It is starting to feel as though everything Lisa Adams touches turns to gold.
That was certainly the case on Saturday night when she obliterated the competition to win gold in the shot put F37 at the Paralympics in Tokyo, completing an incredible three-year rise from rookie to Paralympic champion.
The 30-year-old's first attempt of 14.36m broke the Paralympic record - and, like each of her five throws to come, would have been good enough for gold.
Adams couldn't quite approach her own world record of 15.50m but her fifth and sixth efforts of 15.12m were more than enough to complete a commanding victory.
Speaking to the Rotorua Daily Post on Sunday, Adams said the fact that she had won still had not fully sunk in, however, it was an emotional victory.

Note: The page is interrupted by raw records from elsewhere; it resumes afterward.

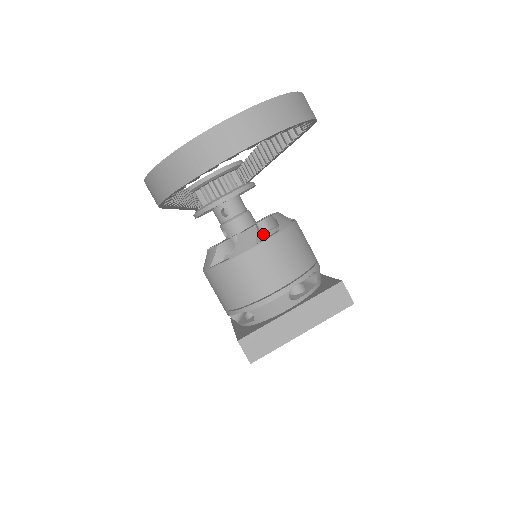
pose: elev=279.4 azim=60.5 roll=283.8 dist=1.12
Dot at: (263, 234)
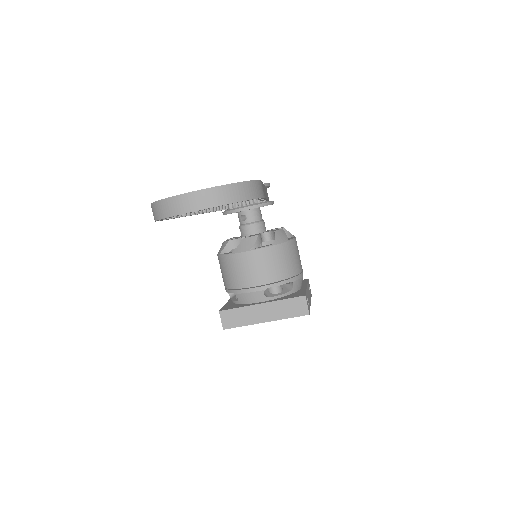
Dot at: occluded
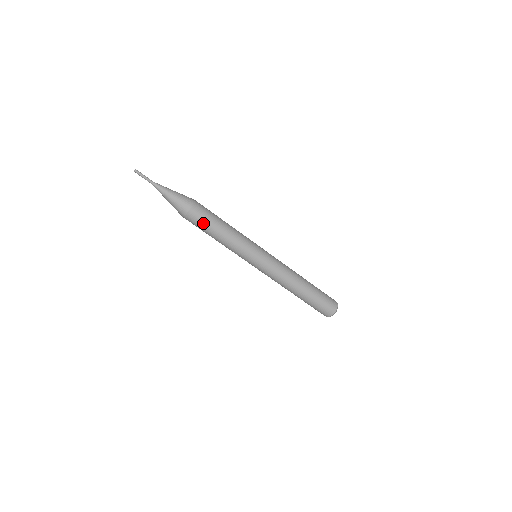
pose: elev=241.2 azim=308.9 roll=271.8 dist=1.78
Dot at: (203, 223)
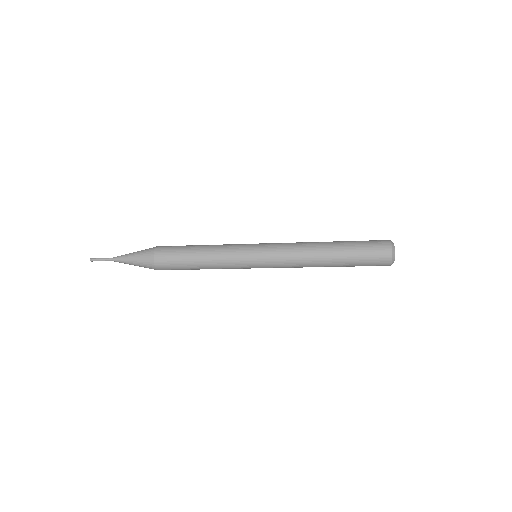
Dot at: (179, 269)
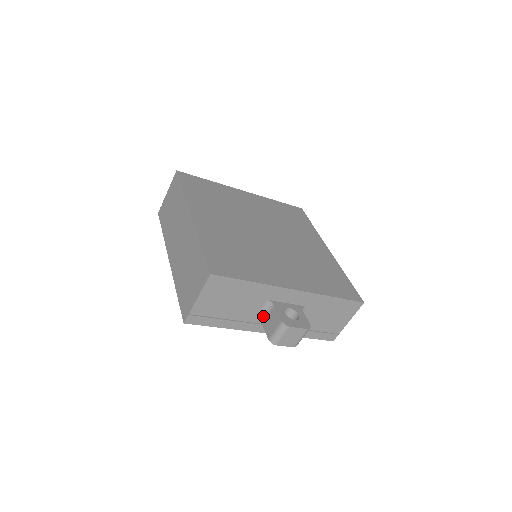
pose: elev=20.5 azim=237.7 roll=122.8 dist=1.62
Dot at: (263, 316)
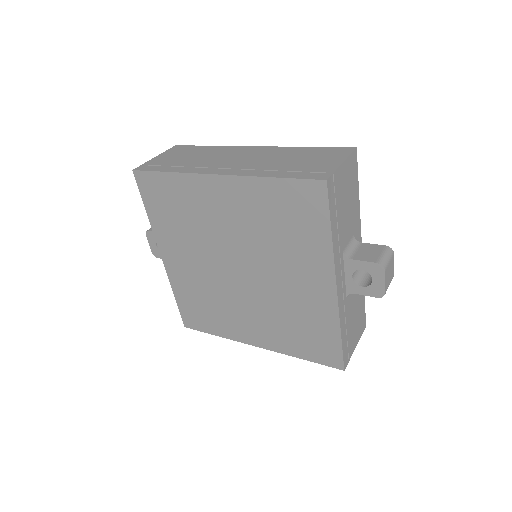
Dot at: (350, 252)
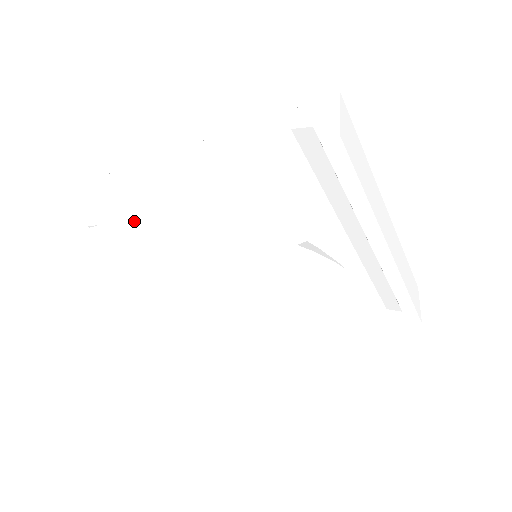
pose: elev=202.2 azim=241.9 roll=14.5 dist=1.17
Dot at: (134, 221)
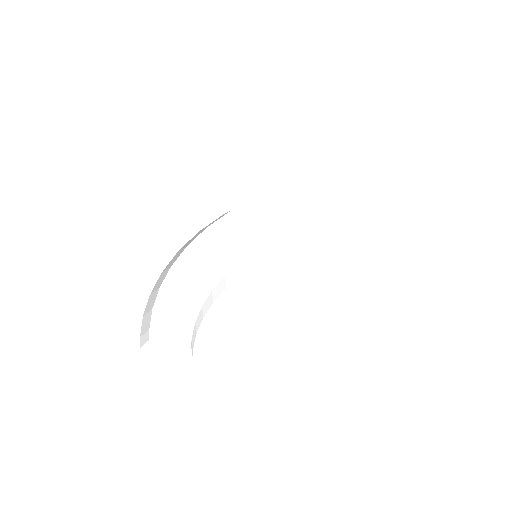
Dot at: (148, 298)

She was visibly emotional immediately after her final throw before going to the stands to embrace her coach and older sister, Dame Valerie Adams - a special moment for the pair who have put hours of work into their Olympic and Paralympic campaigns.
"I'm so tired because you're too wired to sleep, but I think it did start to hit me after the silver medallist threw her last throw. It started brewing and I was trying to hold it off and get my last throw out.

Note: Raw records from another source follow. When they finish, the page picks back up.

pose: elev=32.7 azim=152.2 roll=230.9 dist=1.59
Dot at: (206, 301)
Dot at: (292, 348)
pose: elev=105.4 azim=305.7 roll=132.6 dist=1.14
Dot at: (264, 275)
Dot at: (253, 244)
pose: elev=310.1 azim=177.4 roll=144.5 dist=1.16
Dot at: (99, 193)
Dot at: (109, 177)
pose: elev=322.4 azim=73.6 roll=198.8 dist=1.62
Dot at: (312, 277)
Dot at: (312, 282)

"I couldn't believe we'd actually done it. It starts as a dream and you turn it into a goal. I would always say 'I want to podium' but really you want to go out there and smash it. It's been three years but we did it.

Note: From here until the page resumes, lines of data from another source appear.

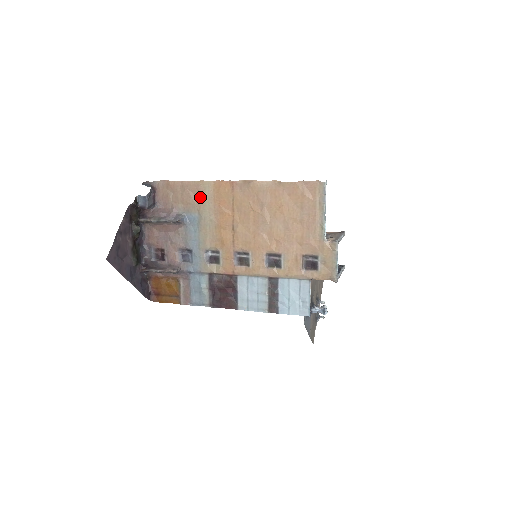
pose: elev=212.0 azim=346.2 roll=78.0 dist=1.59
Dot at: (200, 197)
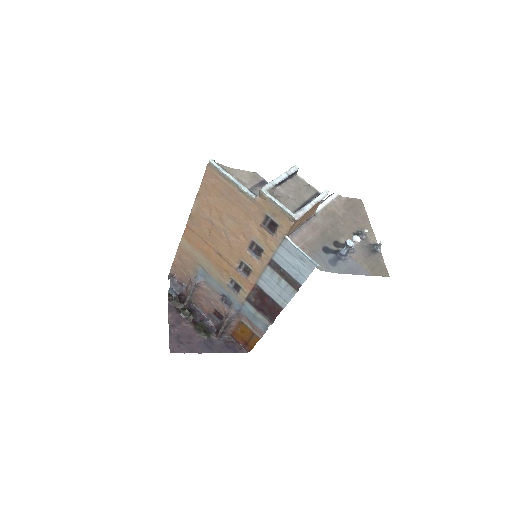
Dot at: (190, 255)
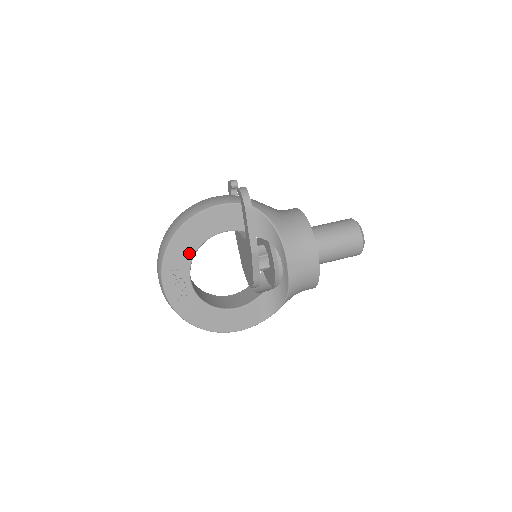
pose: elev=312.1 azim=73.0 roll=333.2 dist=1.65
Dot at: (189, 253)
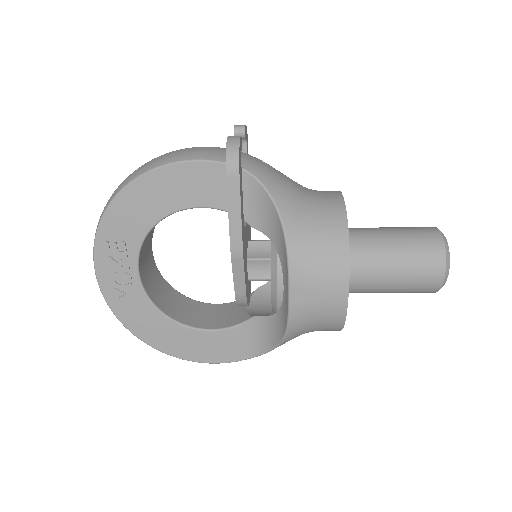
Dot at: (138, 230)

"It was really special to be out there, in the same circle my sister won her medal a few weeks earlier, then hug her and have that post-competition embrace. I was so emotional and had a good cry into her muscular shoulder."
Adams said she spoke to her son on the phone yesterday morning, someone she thought about a lot during and leading up to the event.
"He told me I couldn't come home if I didn't win a medal, so I was worried I might be homeless when I got back," she laughed.
"When I was out there, I was thinking this is for my kids. During the medal ceremony, I was really emotional. Just reflecting on the last three years of work and thinking about my kids.
"The hours, the years of blood, sweat and tears all lead up to that and then you blink and it's over. I think my preparation was really good and mentally, once I got out there, I had the time of my life."
Meanwhile, back home in Rotorua, there were plenty of people cheering on every throw.
One of those was Rotorua Lakes High School sports coordinator Lisa MacFarlane, who has known Adams since she was a Year 10 student at the school.
MacFarlane said even back then it was clear Adams was a young person with a big heart, great sporting ability and a humble outlook on life.
"I did shed a couple of tears watching her last night, I've known Lisa a long time," she said.
"It was my first year as sports coordinator when she was Year 10 and we took them all on a school camp. I vividly remember part of it was abseiling and I was scared but Lisa did it, she was straight into it, no worries.
"She's so humble, she doesn't blow her own trumpet. She actually made a New Zealand under-18 basketball team as a 14-year-old that year, not a para team, a mainstream team and you could see even then, she had it."
MacFarlane actually played a role in the very beginnings of Adams' shot put career three years ago.
"I remember getting a call from Lisa saying she was thinking of having a crack with shot put and discus, and asking if I could get some for her to have a play with.
"That's where it all started and since then she's been coming to the school to do her training. Our caretaker drilled holes in the concrete for her kickboard. We are all so proud of her, I knew she had it.
"She was one of the few students who was allowed to wear jandals because she grew out of her shoes so quickly. She was such a hard worker, she had part-time jobs to help look after the younger siblings coming through.
"Hopefully this raises the profile and gets more kids involved in sport. Lisa spoke at our sports awards a few years ago and she was a bit nervous but once she got going she was the bomb, the kids and parents just loved her. She was one of our most inspirational speakers even then.
"It's so nice to see her doing so well."
Rotorua mayor Steve Chadwick said Adams had done the district proud.
"What a phenomenal achievement from a member of one of our great sporting families. It's truly inspiring and uplifting and makes us very proud.
"It's fantastic to see Lisa achieving her dreams and representing New Zealand with such accomplishment. Huge congratulations."